(Data extract Opens)

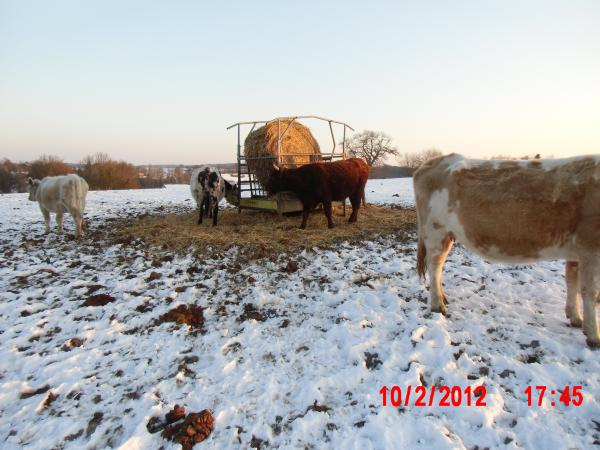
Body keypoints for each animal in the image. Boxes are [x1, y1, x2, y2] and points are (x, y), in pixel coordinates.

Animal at [414, 155, 600, 348]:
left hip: (445, 235)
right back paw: (438, 305)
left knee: (438, 266)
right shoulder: (591, 247)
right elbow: (591, 292)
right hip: (436, 232)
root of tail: (437, 160)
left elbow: (572, 282)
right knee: (434, 266)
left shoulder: (578, 252)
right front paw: (594, 335)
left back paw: (443, 297)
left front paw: (576, 317)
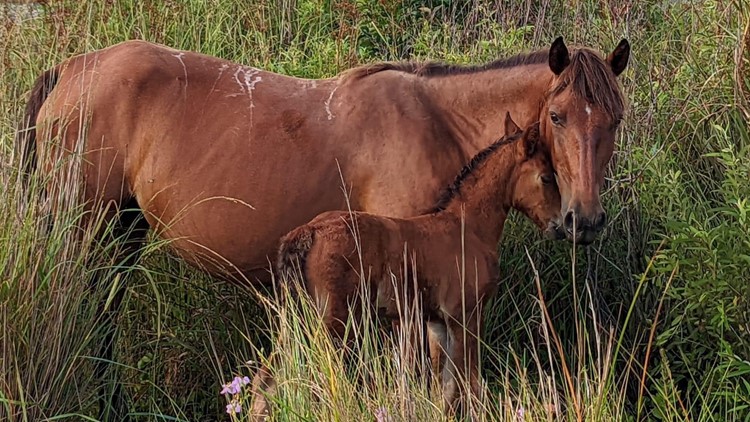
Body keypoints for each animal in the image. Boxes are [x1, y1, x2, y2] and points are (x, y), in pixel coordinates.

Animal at [249, 115, 562, 419]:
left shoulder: (437, 320)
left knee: (267, 380)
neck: (467, 227)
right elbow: (469, 381)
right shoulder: (465, 314)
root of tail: (309, 232)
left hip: (298, 318)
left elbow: (446, 386)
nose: (560, 224)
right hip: (332, 322)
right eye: (547, 177)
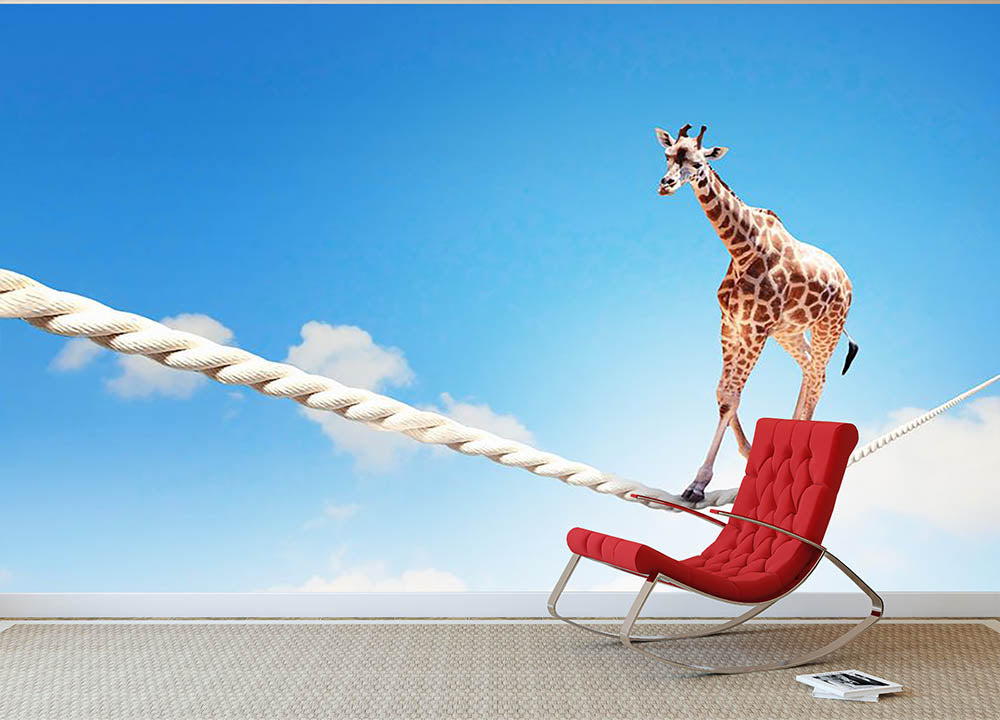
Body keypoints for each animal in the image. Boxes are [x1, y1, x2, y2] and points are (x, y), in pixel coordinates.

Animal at [655, 123, 859, 503]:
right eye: (667, 155)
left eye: (697, 161)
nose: (666, 184)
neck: (741, 248)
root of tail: (847, 281)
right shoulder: (731, 323)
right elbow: (723, 393)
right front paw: (750, 452)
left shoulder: (757, 327)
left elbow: (730, 397)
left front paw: (698, 483)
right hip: (790, 332)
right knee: (811, 370)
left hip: (829, 326)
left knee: (818, 376)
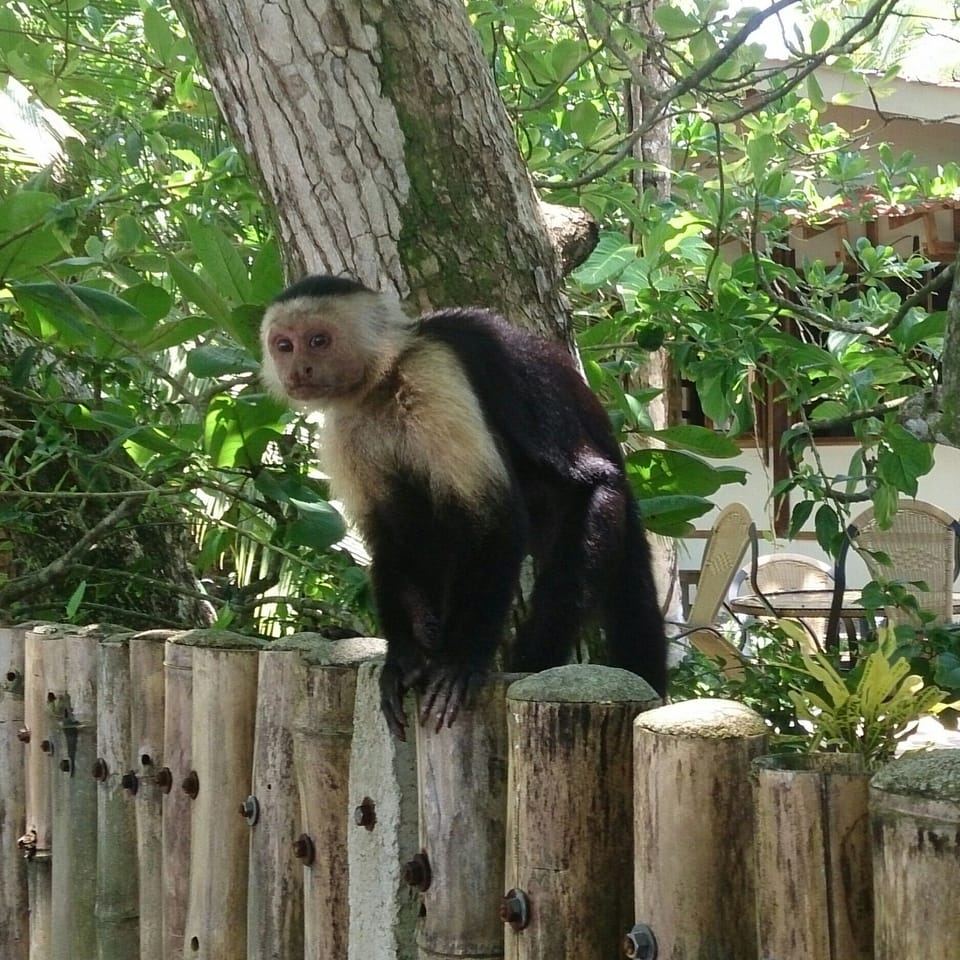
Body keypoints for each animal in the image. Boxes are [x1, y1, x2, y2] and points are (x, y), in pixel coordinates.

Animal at [260, 274, 666, 738]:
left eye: (319, 340)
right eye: (284, 345)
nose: (299, 370)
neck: (381, 384)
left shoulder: (433, 378)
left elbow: (495, 520)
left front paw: (458, 661)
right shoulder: (346, 428)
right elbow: (391, 536)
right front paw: (405, 657)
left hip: (604, 497)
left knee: (571, 574)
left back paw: (529, 666)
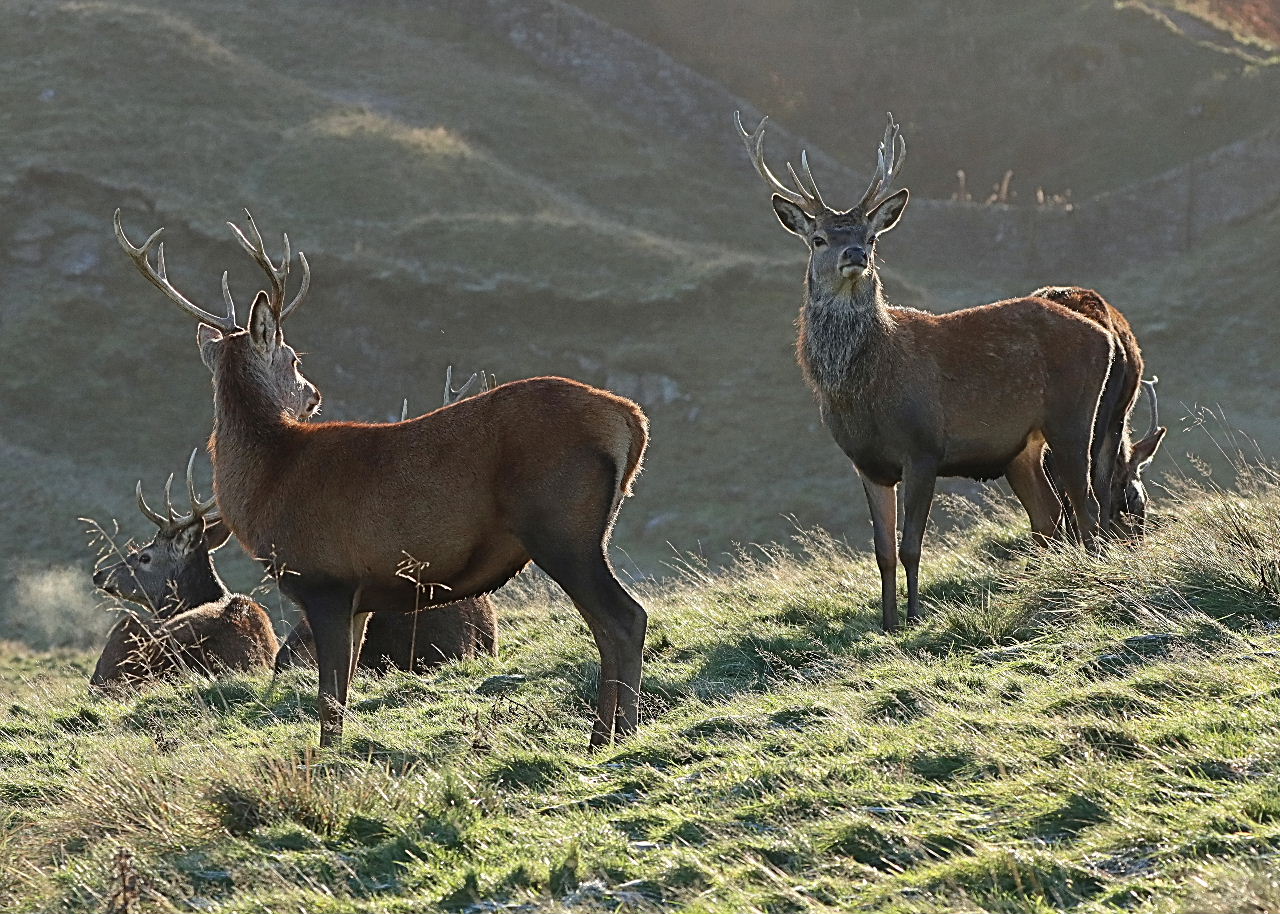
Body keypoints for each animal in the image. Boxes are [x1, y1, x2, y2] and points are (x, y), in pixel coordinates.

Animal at [735, 112, 1118, 631]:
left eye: (871, 236)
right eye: (818, 238)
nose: (855, 255)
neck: (863, 390)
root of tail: (1103, 335)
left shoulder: (923, 448)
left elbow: (911, 545)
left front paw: (915, 616)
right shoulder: (868, 463)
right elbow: (881, 550)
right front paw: (887, 621)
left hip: (1074, 416)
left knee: (1087, 503)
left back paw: (1091, 574)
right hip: (1021, 446)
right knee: (1048, 513)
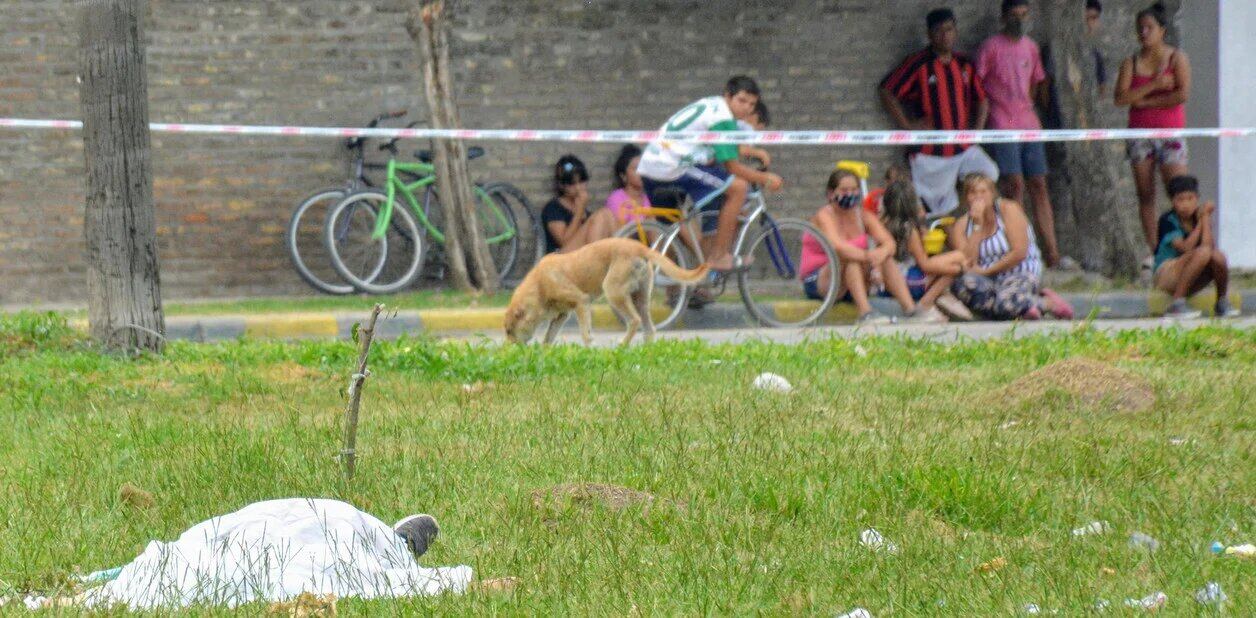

(Data extract Closes)

• _Instructions for the task_
Output the data above exactly, beginning at its first line and ending with the line that holds "right eye: (547, 177)". Leave out the pictures and add nothing.

• _Result of this exercise_
Body keypoints for each animal in the image. Boxes are [x1, y1, x2, y2] and points are (x, y), in pixel coordinates.

Animal at [414, 155, 600, 348]:
left hip: (445, 235)
right back paw: (438, 305)
left knee: (438, 266)
right shoulder: (591, 247)
right elbow: (591, 292)
right hip: (436, 232)
root of tail: (437, 160)
left elbow: (572, 282)
right knee: (434, 266)
left shoulder: (578, 252)
right front paw: (594, 335)
left back paw: (443, 297)
left front paw: (576, 317)
Body keypoints for each animal in the image. Boxes are [x1, y1, x2, y2] and points are (x, y), in pixel coordinates.

Animal at [249, 115, 562, 419]:
left shoulder: (437, 320)
left knee: (267, 380)
neck: (467, 227)
right elbow: (469, 381)
right shoulder: (465, 314)
root of tail: (309, 232)
left hip: (298, 318)
left elbow: (446, 386)
nose: (560, 224)
right hip: (332, 322)
right eye: (547, 177)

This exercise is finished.